Where the Wilson lower bound is wrong

It is a tool, not a truth, and it has at least four limits worth naming.

It assumes the trials are independent. Two judges in a row both picking Claude after Claude wrote a particularly persuasive answer is not quite the independent Bernoulli setup the formula assumes. In practice the correlation is mild for LLM-as-judge work because the panel composition rotates, but it's there.

It ignores the judge's bias. The formula tells you how confident you can be in the rate of picks, but not whether the picks themselves reflect quality. If the judge consistently prefers longer answers, the lower bound is rigorously computing how often the judge prefers this model's longer answers — which is a real number, just not the one a naïve reader thinks they're getting. The methodology page names this bias explicitly so a reader citing the number can't claim they didn't know.

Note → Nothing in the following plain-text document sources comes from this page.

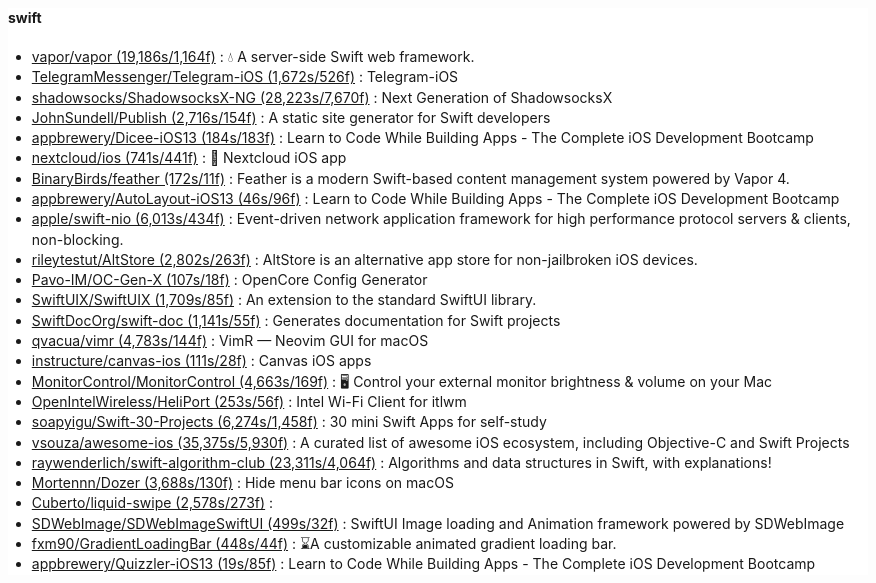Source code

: #### swift
* [vapor/vapor (19,186s/1,164f)](https://github.com/vapor/vapor) : 💧 A server-side Swift web framework.
* [TelegramMessenger/Telegram-iOS (1,672s/526f)](https://github.com/TelegramMessenger/Telegram-iOS) : Telegram-iOS
* [shadowsocks/ShadowsocksX-NG (28,223s/7,670f)](https://github.com/shadowsocks/ShadowsocksX-NG) : Next Generation of ShadowsocksX
* [JohnSundell/Publish (2,716s/154f)](https://github.com/JohnSundell/Publish) : A static site generator for Swift developers
* [appbrewery/Dicee-iOS13 (184s/183f)](https://github.com/appbrewery/Dicee-iOS13) : Learn to Code While Building Apps - The Complete iOS Development Bootcamp
* [nextcloud/ios (741s/441f)](https://github.com/nextcloud/ios) : 📱 Nextcloud iOS app
* [BinaryBirds/feather (172s/11f)](https://github.com/BinaryBirds/feather) : Feather is a modern Swift-based content management system powered by Vapor 4.
* [appbrewery/AutoLayout-iOS13 (46s/96f)](https://github.com/appbrewery/AutoLayout-iOS13) : Learn to Code While Building Apps - The Complete iOS Development Bootcamp
* [apple/swift-nio (6,013s/434f)](https://github.com/apple/swift-nio) : Event-driven network application framework for high performance protocol servers & clients, non-blocking.
* [rileytestut/AltStore (2,802s/263f)](https://github.com/rileytestut/AltStore) : AltStore is an alternative app store for non-jailbroken iOS devices.
* [Pavo-IM/OC-Gen-X (107s/18f)](https://github.com/Pavo-IM/OC-Gen-X) : OpenCore Config Generator
* [SwiftUIX/SwiftUIX (1,709s/85f)](https://github.com/SwiftUIX/SwiftUIX) : An extension to the standard SwiftUI library.
* [SwiftDocOrg/swift-doc (1,141s/55f)](https://github.com/SwiftDocOrg/swift-doc) : Generates documentation for Swift projects
* [qvacua/vimr (4,783s/144f)](https://github.com/qvacua/vimr) : VimR — Neovim GUI for macOS
* [instructure/canvas-ios (111s/28f)](https://github.com/instructure/canvas-ios) : Canvas iOS apps
* [MonitorControl/MonitorControl (4,663s/169f)](https://github.com/MonitorControl/MonitorControl) : 🖥 Control your external monitor brightness & volume on your Mac
* [OpenIntelWireless/HeliPort (253s/56f)](https://github.com/OpenIntelWireless/HeliPort) : Intel Wi-Fi Client for itlwm
* [soapyigu/Swift-30-Projects (6,274s/1,458f)](https://github.com/soapyigu/Swift-30-Projects) : 30 mini Swift Apps for self-study
* [vsouza/awesome-ios (35,375s/5,930f)](https://github.com/vsouza/awesome-ios) : A curated list of awesome iOS ecosystem, including Objective-C and Swift Projects
* [raywenderlich/swift-algorithm-club (23,311s/4,064f)](https://github.com/raywenderlich/swift-algorithm-club) : Algorithms and data structures in Swift, with explanations!
* [Mortennn/Dozer (3,688s/130f)](https://github.com/Mortennn/Dozer) : Hide menu bar icons on macOS
* [Cuberto/liquid-swipe (2,578s/273f)](https://github.com/Cuberto/liquid-swipe) : 
* [SDWebImage/SDWebImageSwiftUI (499s/32f)](https://github.com/SDWebImage/SDWebImageSwiftUI) : SwiftUI Image loading and Animation framework powered by SDWebImage
* [fxm90/GradientLoadingBar (448s/44f)](https://github.com/fxm90/GradientLoadingBar) : ⌛️A customizable animated gradient loading bar.
* [appbrewery/Quizzler-iOS13 (19s/85f)](https://github.com/appbrewery/Quizzler-iOS13) : Learn to Code While Building Apps - The Complete iOS Development Bootcamp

It rewards consistency over peak. Two models with the same lower bound can have very different score distributions. A model that always lands in the 75–80% zone can outrank one that lands between 60% and 99% with the same long-run average. For most "which model should I default to" questions this is the right behaviour — defaults should be reliable, not heroic. For "which model has the highest ceiling," the lower bound is the wrong tool and you should look at raw rates with their intervals shown.

It can be gamed by sample-size manipulation. If you control which questions go to which models, you can keep a favored model's n small until its early-luck k produces a Wilson lower bound that looks defensible. Polymind avoids this by computing n from panel appearances — the user picks the panel, not the ranking function — but any system where the operator chooses both is one to look at twice.

A heuristic to take to other leaderboards

Whenever you see a leaderboard ordered by win rate, accuracy, preference rate, or any other rate-of-success metric, look for the sample sizes. Then ask three questions.

  1. Is the top of the list dominated by entries with order-of-magnitude fewer samples than the established ones? If yes, the leaderboard is sorted by raw rate and you should mentally re-sort.
  2. Are the confidence intervals shown anywhere? If no, the leaderboard is making a claim it can't defend.
  3. Does the leaderboard tell you, in prose, what statistic it sorts by? If no, assume raw rate and treat the rankings as anecdote.

A leaderboard that survives those three questions is doing the work. A leaderboard that doesn't is a screenshot.

If you want to verify the Polymind implementation against the formula, the full math and the precise constants live on the methodology page, and the JSON twin lets you pull the raw k, n, win_rate, and win_rate_lower and re-derive the rank order yourself. That is the point of publishing the lower bound: the ranking is a function the reader can independently check, not an opaque sort key.